Davantage de moyens d'action pour l'Inspection du travail
Pour de nombreux inspecteurs du travail, les procès-verbaux qu'ils dressent ne sont pas traités par la justice à la hauteur des enjeux qu'ils représentent pour la prévention des risques professionnels. " Dans certains départements, nous rencontrons toujours des difficultés pour faire condamner les employeurs délinquants ", raconte Pierre Mériaux, membre du bureau national du Syndicat national unitaire travail-emploi-formation-économie (SnuTefe-FSU). Pour renforcer l'effectivité du droit du travail, les inspecteurs ont formulé plusieurs propositions, présentées lors des états généraux de leur corps. Il s'agit notamment d'étendre la procédure d'arrêt immédiat des travaux à toutes les situations de danger grave et imminent, comme cela existe déjà pour les chantiers du bâtiment ou de désamiantage. Deuxième proposition, mettre en place un système d'injonction de faire. Par décision administrative, l'agent de contrôle pourrait enjoindre l'employeur de mettre fin à une situation présentant des risques pour la santé au travail. Troisième piste : informer les salariés de l'action de l'Inspection du travail en affichant les courriers envoyés à l'employeur sur les panneaux de l'entreprise. Pour Martine Millot, membre de l'association L. 611-10, regroupant inspecteurs et contrôleurs, le développement des risques psychosociaux nécessite aussi d'insérer dans le Code du travail une disposition prévoyant que l'organisation du travail et les modes de gestion ne doivent pas mettre en danger la santé et la sécurité des travailleurs, et d'assortir cette obligation de sanctions pénales.

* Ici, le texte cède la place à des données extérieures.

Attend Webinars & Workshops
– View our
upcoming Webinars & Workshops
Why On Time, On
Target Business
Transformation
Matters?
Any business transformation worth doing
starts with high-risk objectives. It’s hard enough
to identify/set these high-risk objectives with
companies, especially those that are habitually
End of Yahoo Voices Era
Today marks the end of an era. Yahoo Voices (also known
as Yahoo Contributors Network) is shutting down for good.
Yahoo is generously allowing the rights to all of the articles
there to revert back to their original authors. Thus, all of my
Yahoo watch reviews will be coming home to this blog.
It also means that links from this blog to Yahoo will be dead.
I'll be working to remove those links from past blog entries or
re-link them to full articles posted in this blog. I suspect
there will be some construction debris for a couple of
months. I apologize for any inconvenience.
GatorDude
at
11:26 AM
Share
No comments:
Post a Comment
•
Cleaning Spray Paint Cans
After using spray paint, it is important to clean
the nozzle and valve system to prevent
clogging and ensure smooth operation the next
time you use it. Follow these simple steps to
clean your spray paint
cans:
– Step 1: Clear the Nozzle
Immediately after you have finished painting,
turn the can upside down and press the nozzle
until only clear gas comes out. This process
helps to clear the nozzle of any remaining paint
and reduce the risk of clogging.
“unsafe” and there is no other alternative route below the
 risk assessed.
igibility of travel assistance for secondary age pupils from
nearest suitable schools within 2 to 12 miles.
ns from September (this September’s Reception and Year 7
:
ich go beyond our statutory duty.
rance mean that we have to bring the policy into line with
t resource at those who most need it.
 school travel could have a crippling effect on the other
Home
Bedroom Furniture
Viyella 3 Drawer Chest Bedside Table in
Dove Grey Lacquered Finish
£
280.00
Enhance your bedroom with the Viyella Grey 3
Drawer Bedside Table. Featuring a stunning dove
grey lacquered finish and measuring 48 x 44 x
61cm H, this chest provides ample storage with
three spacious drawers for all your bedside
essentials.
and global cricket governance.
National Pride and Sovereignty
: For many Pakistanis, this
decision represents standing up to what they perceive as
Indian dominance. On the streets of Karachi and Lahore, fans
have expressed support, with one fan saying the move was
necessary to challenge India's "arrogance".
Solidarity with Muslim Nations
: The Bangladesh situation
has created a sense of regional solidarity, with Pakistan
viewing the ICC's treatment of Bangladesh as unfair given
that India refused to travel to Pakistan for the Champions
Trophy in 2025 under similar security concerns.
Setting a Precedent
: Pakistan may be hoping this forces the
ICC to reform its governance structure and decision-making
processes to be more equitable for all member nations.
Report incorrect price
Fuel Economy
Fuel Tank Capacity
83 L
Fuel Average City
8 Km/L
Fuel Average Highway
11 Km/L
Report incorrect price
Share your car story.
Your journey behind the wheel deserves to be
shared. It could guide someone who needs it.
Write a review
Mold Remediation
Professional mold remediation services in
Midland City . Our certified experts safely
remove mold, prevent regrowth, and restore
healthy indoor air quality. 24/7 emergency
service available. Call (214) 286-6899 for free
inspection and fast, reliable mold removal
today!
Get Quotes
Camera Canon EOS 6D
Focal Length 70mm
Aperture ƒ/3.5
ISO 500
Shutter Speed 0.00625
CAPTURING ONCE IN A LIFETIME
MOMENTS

L'union syndicale Solidaires est quant à elle favorable à la création d'un droit de veto et milite pour une extension du droit d'alerte, " dont les conditions d'utilisation sont trop restrictives ", considère Eric Beynel. S'inspirant des grandes affaires de santé publique comme l'amiante, les éthers de glycol ou le Mediator(r), portées à la connaissance du public par des chercheurs ou des médecins, l'union syndicale souhaite que les salariés puissent lancer des alertes auprès des autorités sanitaires lorsqu'ils ont connaissance, dans leur entreprise, de l'existence de risques graves pour la santé. " Il faudrait que ces personnes bénéficient d'une protection spéciale pour les mettre à l'abri de toutes pressions ", précise Eric Beynel.